_PROBLEM:_
Please reproduce the following records exactly, with nothing omitted.

[Entries taken from a collection]
- - - - -
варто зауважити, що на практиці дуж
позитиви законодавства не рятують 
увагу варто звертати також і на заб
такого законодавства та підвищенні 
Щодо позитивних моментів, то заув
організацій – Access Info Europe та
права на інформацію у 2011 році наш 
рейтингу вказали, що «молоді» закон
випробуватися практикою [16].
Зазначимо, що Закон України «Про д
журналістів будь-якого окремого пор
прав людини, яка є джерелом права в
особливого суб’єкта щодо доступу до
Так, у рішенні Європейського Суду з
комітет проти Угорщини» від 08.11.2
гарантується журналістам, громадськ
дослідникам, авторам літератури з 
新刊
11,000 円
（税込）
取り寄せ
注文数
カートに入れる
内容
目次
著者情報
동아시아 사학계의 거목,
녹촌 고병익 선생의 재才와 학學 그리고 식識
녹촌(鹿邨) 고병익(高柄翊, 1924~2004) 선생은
- - - - -
_COMPLETED TASK:_
варто зауважити, що на практиці дуж
позитиви законодавства не рятують 
увагу варто звертати також і на заб
такого законодавства та підвищенні 
Щодо позитивних моментів, то заув
організацій – Access Info Europe та
права на інформацію у 2011 році наш 
рейтингу вказали, що «молоді» закон
випробуватися практикою [16].
Зазначимо, що Закон України «Про д
журналістів будь-якого окремого пор
прав людини, яка є джерелом права в
особливого суб’єкта щодо доступу до
Так, у рішенні Європейського Суду з
комітет проти Угорщини» від 08.11.2
гарантується журналістам, громадськ
дослідникам, авторам літератури з 
新刊
11,000 円
（税込）
取り寄せ
注文数
カートに入れる
内容
目次
著者情報
동아시아 사학계의 거목,
녹촌 고병익 선생의 재才와 학學 그리고 식識
녹촌(鹿邨) 고병익(高柄翊, 1924~2004) 선생은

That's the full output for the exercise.